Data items
* * *
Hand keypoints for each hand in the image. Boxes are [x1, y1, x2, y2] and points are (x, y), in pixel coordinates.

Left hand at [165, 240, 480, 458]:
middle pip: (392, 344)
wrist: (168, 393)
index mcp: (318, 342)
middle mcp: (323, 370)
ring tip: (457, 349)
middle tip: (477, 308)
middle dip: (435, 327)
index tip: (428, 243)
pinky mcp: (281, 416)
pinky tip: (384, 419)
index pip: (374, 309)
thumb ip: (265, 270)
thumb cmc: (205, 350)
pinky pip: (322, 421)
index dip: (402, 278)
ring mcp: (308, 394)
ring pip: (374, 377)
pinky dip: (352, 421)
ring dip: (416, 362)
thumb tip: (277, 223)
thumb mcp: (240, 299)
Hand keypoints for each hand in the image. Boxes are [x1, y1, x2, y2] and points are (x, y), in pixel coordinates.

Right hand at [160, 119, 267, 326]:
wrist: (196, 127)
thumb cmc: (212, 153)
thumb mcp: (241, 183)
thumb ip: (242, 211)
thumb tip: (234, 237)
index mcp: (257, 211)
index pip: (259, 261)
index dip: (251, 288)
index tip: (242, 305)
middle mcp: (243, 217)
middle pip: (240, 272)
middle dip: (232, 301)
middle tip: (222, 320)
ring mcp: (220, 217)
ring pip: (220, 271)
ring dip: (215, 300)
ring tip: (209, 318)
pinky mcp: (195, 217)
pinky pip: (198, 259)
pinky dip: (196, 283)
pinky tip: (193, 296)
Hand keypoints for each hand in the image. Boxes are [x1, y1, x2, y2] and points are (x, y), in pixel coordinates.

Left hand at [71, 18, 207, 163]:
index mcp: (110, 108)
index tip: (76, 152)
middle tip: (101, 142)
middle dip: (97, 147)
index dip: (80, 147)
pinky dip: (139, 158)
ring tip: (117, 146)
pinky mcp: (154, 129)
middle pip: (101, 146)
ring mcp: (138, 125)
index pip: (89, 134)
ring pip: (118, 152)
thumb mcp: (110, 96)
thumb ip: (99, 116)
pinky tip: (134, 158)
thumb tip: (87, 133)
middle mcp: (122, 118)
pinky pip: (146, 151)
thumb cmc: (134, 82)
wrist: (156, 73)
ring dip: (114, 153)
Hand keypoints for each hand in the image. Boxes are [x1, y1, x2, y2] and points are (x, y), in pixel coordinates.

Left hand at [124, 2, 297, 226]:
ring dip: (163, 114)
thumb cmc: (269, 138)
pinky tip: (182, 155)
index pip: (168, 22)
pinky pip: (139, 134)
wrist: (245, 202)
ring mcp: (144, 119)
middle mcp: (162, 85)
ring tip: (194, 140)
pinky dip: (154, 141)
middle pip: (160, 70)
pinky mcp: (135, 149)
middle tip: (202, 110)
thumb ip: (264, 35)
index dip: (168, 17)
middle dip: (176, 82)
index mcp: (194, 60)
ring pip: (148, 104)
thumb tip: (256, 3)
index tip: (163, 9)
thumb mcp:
* * *
Each record should be transcribed exactly as it was written.

Hand keypoints for each hand in the image. Boxes are [x1, y1, x2, y2] and points are (x, y), in pixel coordinates.

Left hand at [165, 240, 480, 458]:
middle pip: (392, 344)
wrist: (168, 393)
index mcp: (318, 342)
middle mcp: (323, 370)
ring tip: (457, 349)
middle tip: (477, 308)
middle dip: (435, 327)
index tip: (428, 243)
pinky mcp: (281, 416)
pinky tip: (384, 419)
index pip: (374, 309)
thumb ip: (265, 270)
thumb cmc: (205, 350)
pinky pip: (322, 421)
index dip: (402, 278)
ring mcp: (308, 394)
ring pip: (374, 377)
pinky dip: (352, 421)
ring dip: (416, 362)
thumb tip: (277, 223)
thumb mcp: (240, 299)
Hand keypoints for each hand in the image. Boxes are [x1, y1, x2, y2] and points are (x, y), in pixel coordinates.

Right hand at [160, 119, 267, 326]:
wrist: (196, 127)
thumb cmc: (212, 153)
thumb mcp: (241, 183)
thumb ip: (242, 211)
thumb tip: (234, 237)
index mcp: (257, 211)
index pip: (259, 261)
index dip: (251, 288)
index tip: (242, 305)
middle mcp: (243, 217)
middle pip: (240, 272)
middle dip: (232, 301)
middle tip: (222, 320)
ring mcp: (220, 217)
ring pip: (220, 271)
ring dip: (215, 300)
ring tip: (209, 318)
pinky mcp: (195, 217)
pinky pip: (198, 259)
pinky dip: (196, 283)
pinky tip: (193, 296)
Hand keypoints for each hand in the image. Boxes are [x1, y1, x2, y2] and points are (x, y), in pixel coordinates.

Left hand at [71, 18, 207, 163]:
index mcp: (110, 108)
index tip: (76, 152)
middle tip: (101, 142)
middle dip: (97, 147)
index dip: (80, 147)
pinky dip: (139, 158)
ring tip: (117, 146)
pinky mcp: (154, 129)
middle pip: (101, 146)
ring mcp: (138, 125)
index pip: (89, 134)
ring pip: (118, 152)
thumb mcp: (110, 96)
thumb ip: (99, 116)
pinky tip: (134, 158)
thumb tip: (87, 133)
middle mcp: (122, 118)
pinky pip: (146, 151)
thumb cmc: (134, 82)
wrist: (156, 73)
ring dip: (114, 153)
Hand keypoints for each hand in the image. Boxes are [x1, y1, x2, y2] and points are (x, y), in pixel coordinates.

Left hand at [124, 2, 297, 226]:
ring dip: (163, 114)
thumb cmc: (269, 138)
pinky tip: (182, 155)
index pip: (168, 22)
pinky pip: (139, 134)
wrist: (245, 202)
ring mcp: (144, 119)
middle mcp: (162, 85)
ring tip: (194, 140)
pinky dip: (154, 141)
middle pip: (160, 70)
pinky mcp: (135, 149)
middle tip: (202, 110)
thumb ip: (264, 35)
index dip: (168, 17)
middle dip: (176, 82)
index mcp: (194, 60)
ring pip: (148, 104)
thumb tip: (256, 3)
index tip: (163, 9)
thumb mcp:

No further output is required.